And if there is to be any change, it will only be that as proscribed by nature,” Rhys countered. “An old man dies. His grandson is born and takes his place. The English think their grandsons can take the place of the Welsh who die here, but they are mistaken.
    “I know well the remainder of that superstitious chant,” he continued. “A fool might believe that the stones have grown, but darkness at noon? And heat in the winter?” He stared belligerently at the bard. “Not this year. The sun hangs as it always does. And the winter to follow the coming summer will be as cold a one as this year past. I’ve lived all my life in these wild woods. I know the signs. The English will not prevail. I will see to it.”
    Newlin sighed. “As you say, young Rhys. Your father fought this battle and now you do the same. But do you truly know your enemy?”
    “I know my enemy is just a man, and that he bleeds and dies like any other man.”
    “And loves like any other man.”
    Rhys made a sound of disgust. “But he does not love us.

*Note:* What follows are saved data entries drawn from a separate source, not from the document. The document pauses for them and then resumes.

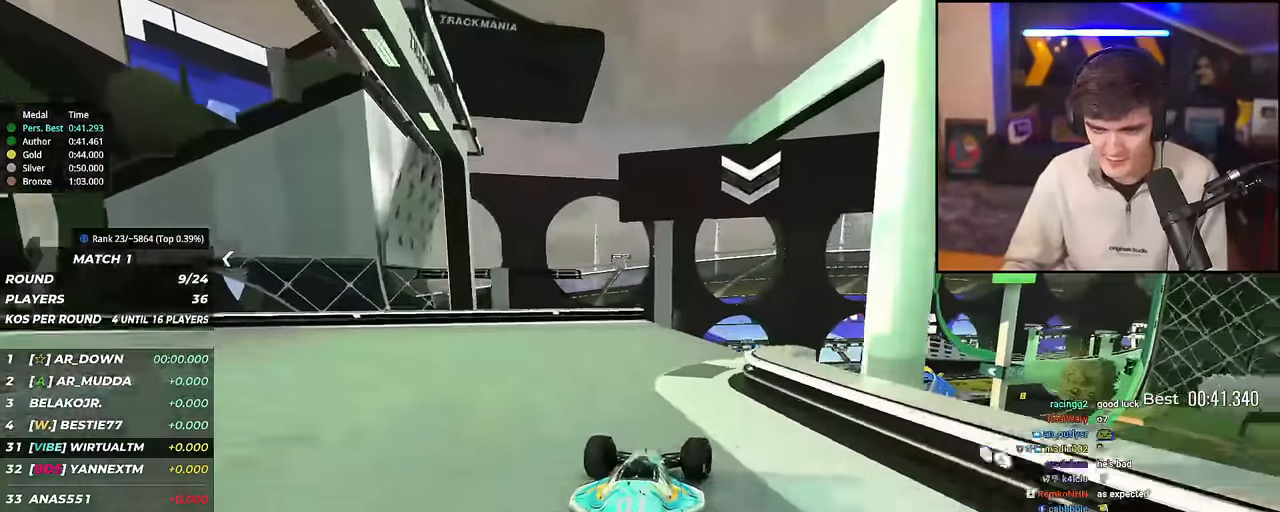
{"keys": ["left", "up"], "events": [[184, "right", "up"], [284, "left", "down"], [334, "left", "up"], [467, "left", "down"]]}
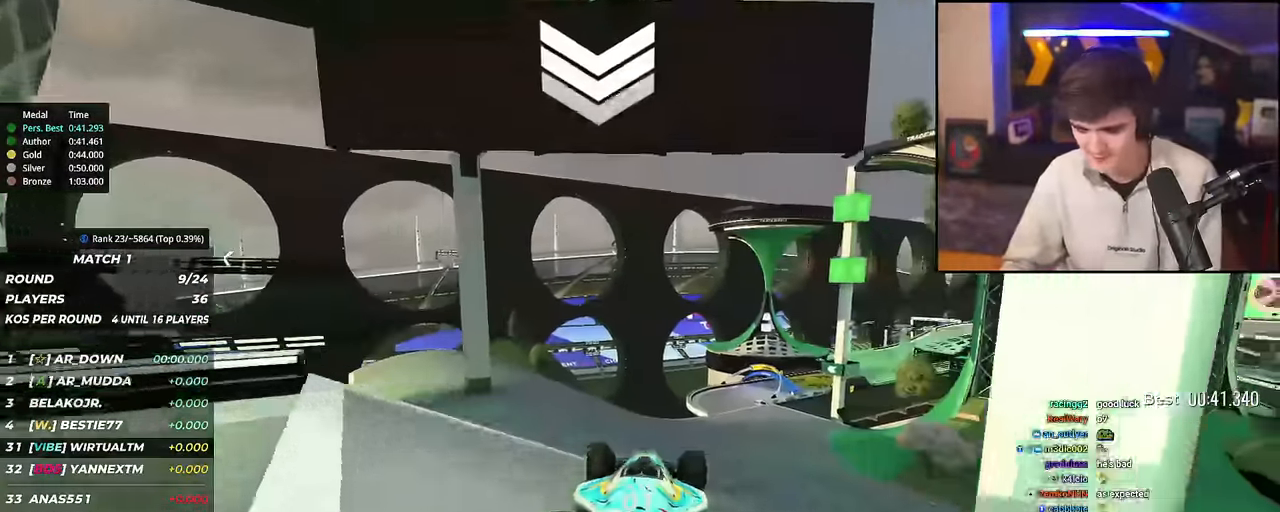
{"keys": ["brake", "left", "up"], "events": [[383, "brake", "down"]]}
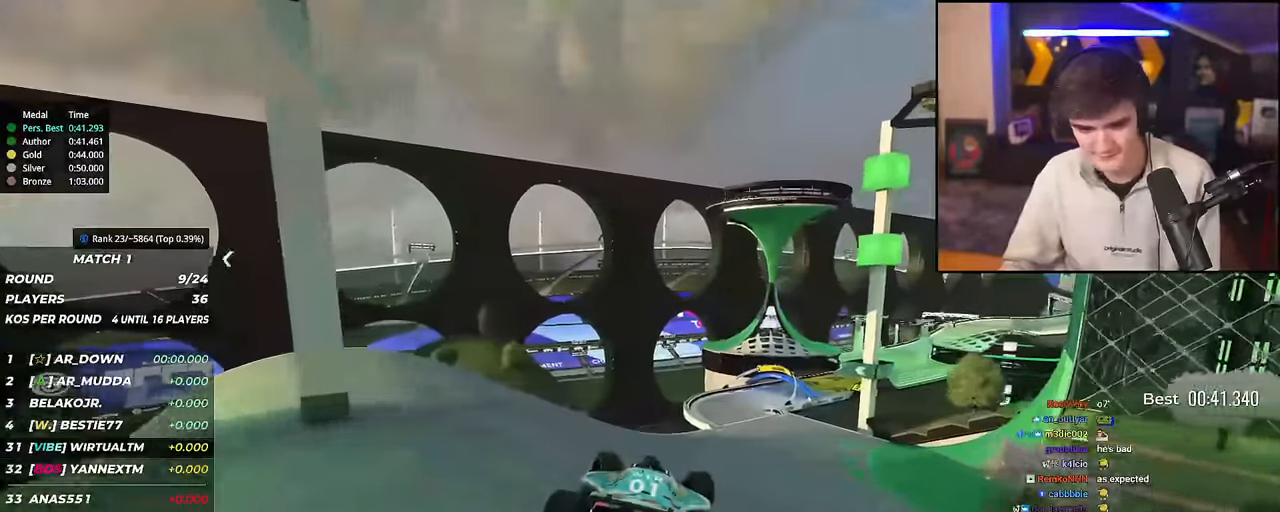
{"keys": ["up"], "events": [[34, "brake", "up"], [401, "left", "up"]]}
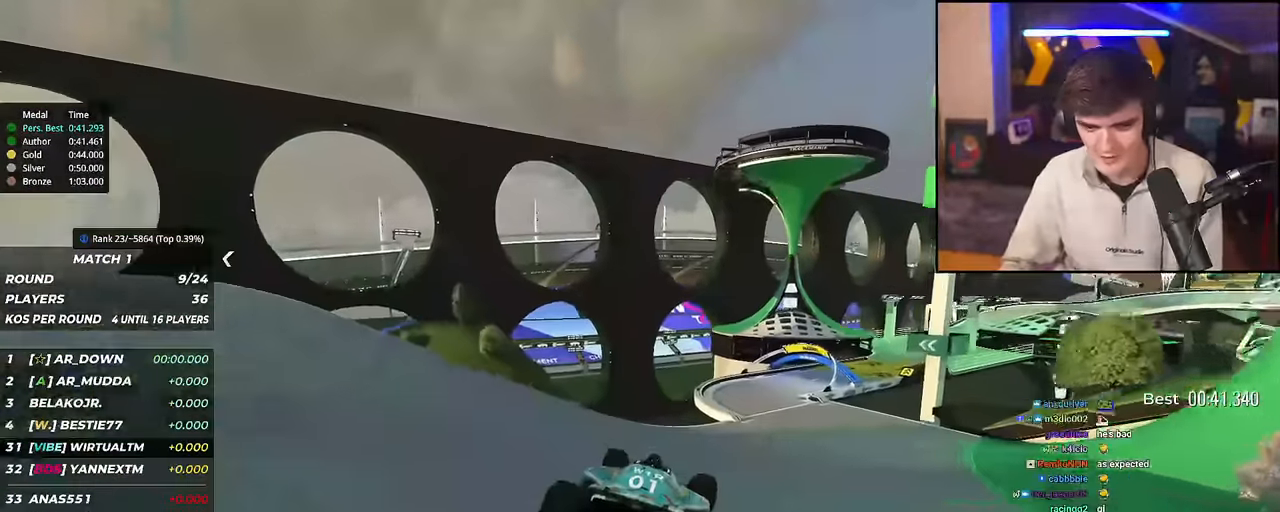
{"keys": ["right", "up"], "events": [[233, "right", "down"], [333, "right", "up"], [417, "right", "down"]]}
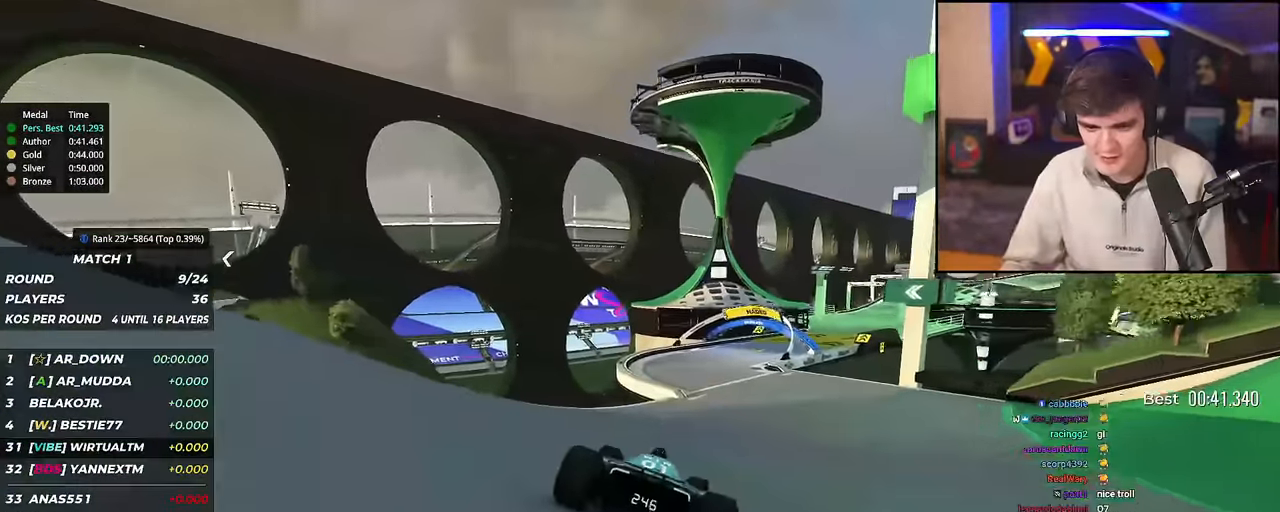
{"keys": ["right", "up"], "events": [[17, "right", "up"], [434, "right", "down"]]}
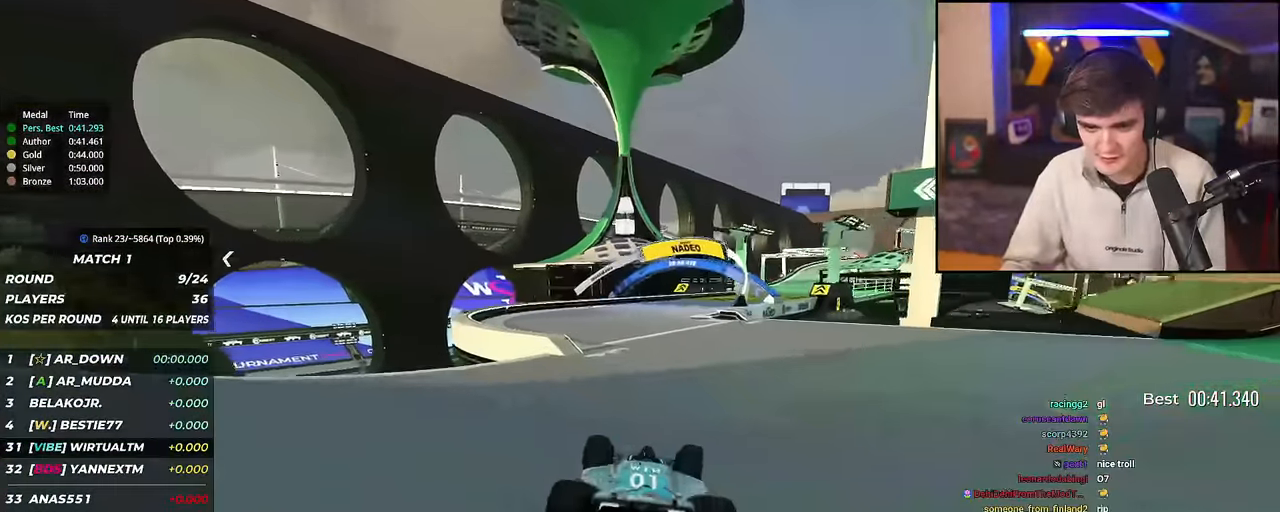
{"keys": ["right", "up"], "events": [[33, "right", "up"], [267, "right", "down"]]}
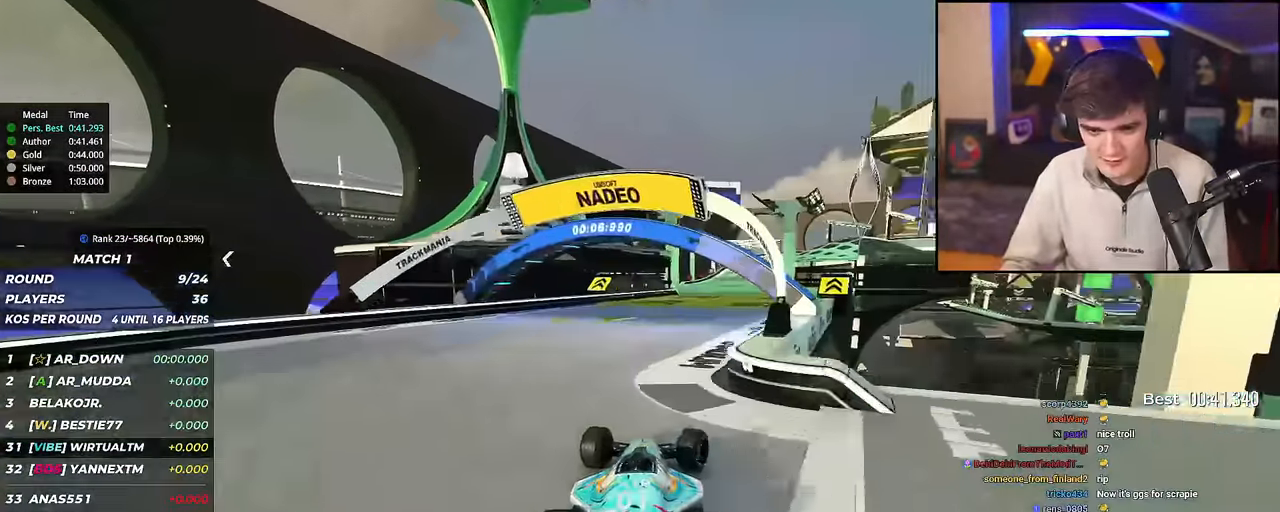
{"keys": ["up"], "events": [[50, "right", "up"], [234, "left", "down"], [334, "left", "up"]]}
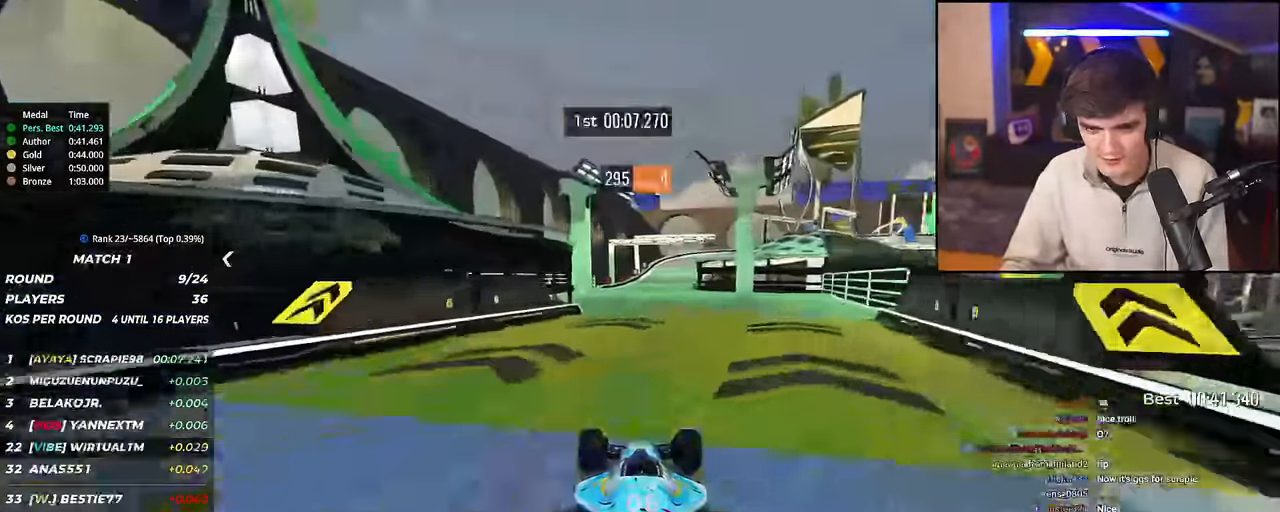
{"keys": ["up"], "events": [[150, "left", "down"], [300, "left", "up"]]}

Begone, old man. This battle is for younger men than you. Braver men.”
    After a moment the bard shuffled away. Behind him, Rhys heard the nervous mutterings of his men. They might be afraid of Newlin, but he was not. Still, the bard had left him uneasy. What did he mean, that the English loved like other men? They loved to steal other men’s lands. Other men’s women. They planted their seed in Welshwomen’s bellies and peopled the land with their English bastards.
    Then he sucked in a harsh breath. Their English bastard! Suddenly he knew his way in. Randulf FitzHugh’s bastards. The man had sired three of them, and it was said he was a maudlin fool over them.
    They were his weakness and it was at that weakness Rhys must strike.
    A surge of power swept over Rhys. He would take FitzHugh’s children hostage. They were Josselyn’s children too, but he would not let that deter him. Still, a fragment memory
of the first baby—a little girl—stole unwonted into his mind. She’d been bright-eyed and merry, and though he’d been but a lad himself, Josselyn had encouraged him to play with her.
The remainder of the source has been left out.